ZipRealty never bought into the Web 2.0 free-for-all. By taking the VOW route, the company has steadfastly required registration to view properties and (gasp!) assigns those who register to a ZipRealty agent.

This rather businesslike approach to search has been extended to the handset with the release of the ZipRealty iPhone app (warning: iTunes link).

This app is excellent. Zip has managed to create a feature rich experience that does not feel complex. That’s a significant achievement.

But as I explain below, there are a couple important lose ends in the user experience that need to be addressed in an update ASAP.

First, the good stuff:

The app cuts to the chase: There’s no start screen search function. After a prompt to share location, the user is taken right to a display of properties (initially only recent solds, but more on that below) surrounding them. The search area can be modified from this point either by panning across the map or manually entering a location.


The user interface is fast and clear. One of my beefs with the Redfin iPhone app (which is generally excellent) was its clustering of properties, which I found confusing. The Zip app’s UI is more clear: The default map view is tighter, the pushpins are well done and color-coding plus a simple legend make it easy to differentiate between sold and active properties.

This is also one of the fastest real estate apps I’ve come across. And when the user is made to wait, progress cues are clear.


This app is all business. Viewing active listings requires the user to register. When the user does this, they are assigned to a ZipRealty agent or regional manager who is tied to various calls to action within the app. This makes lead capture and assignment a lot easier, and is something most brokerages simply couldn’t pull off.


Some nice touches. The app includes value estimates from Zillow, Cyberhomes (which makes me wonder what’s going to happen to all of these API partners in light of recent developments) and Eppraisal. Many of the estimates on the random sampling of properties I viewed varied by 20-30%. This is not surprising, and has the interesting effect of satisfying the user’s desire for value information while simultaneously making the case that it is useless.

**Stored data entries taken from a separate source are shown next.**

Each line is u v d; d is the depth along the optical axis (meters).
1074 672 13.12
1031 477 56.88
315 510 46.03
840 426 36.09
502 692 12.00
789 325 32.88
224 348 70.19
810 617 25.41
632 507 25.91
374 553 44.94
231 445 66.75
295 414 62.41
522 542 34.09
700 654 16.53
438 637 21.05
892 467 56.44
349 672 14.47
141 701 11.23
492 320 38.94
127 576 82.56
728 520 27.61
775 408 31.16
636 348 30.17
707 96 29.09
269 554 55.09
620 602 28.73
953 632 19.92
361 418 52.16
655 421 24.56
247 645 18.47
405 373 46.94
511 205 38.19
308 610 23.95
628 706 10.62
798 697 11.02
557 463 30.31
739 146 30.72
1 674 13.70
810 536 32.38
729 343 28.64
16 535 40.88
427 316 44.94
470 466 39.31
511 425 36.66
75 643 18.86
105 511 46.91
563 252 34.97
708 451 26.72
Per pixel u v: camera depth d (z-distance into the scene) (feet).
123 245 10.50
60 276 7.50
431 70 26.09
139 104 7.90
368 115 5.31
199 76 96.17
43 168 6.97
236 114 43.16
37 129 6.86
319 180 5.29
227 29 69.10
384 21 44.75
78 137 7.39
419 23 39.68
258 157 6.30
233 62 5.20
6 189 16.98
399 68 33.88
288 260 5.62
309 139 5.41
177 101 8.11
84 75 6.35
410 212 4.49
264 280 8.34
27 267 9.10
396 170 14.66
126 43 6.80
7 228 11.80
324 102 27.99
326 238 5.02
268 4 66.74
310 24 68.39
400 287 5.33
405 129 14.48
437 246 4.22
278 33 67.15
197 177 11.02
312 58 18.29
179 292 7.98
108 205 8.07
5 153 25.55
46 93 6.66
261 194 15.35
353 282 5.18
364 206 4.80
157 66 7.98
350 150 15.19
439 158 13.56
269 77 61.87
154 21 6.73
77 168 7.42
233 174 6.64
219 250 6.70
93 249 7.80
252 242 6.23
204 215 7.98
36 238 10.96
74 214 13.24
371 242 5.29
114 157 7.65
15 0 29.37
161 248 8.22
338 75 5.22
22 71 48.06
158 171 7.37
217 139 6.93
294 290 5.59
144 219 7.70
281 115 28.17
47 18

Another nice detail is the photo display on the property detail page – a filmstrip that’s just the right size and behaves just the right way.


The not-so-good stuff:

For all of this app’s lead generating promise, it comes up short in a couple areas.

First, account creation (which, remember, is required for viewing active listings) is very difficult. The user is taken outside the app to create an account. Worse still, the three-step account creation form to which they are taken is not even optimized for mobile display. There’s going to be a lot of slippage if that’s not fixed.

Second, the app is not tightly integrated with the ZipRealty website once the account is created. These things should fit together hand-in-glove. Whatever the user does in the app (e.g. save properties, save searches, rate properties, etc.) should be synchronized with their Website account and vice-vice versa. Redfin’s app does this really well. With Zip’s app, the interaction only works one way: Properties you save on the Website will appear in your iPhone app, but not the other way around.


These things notwithstanding, this is an excellent app that gets a lot right.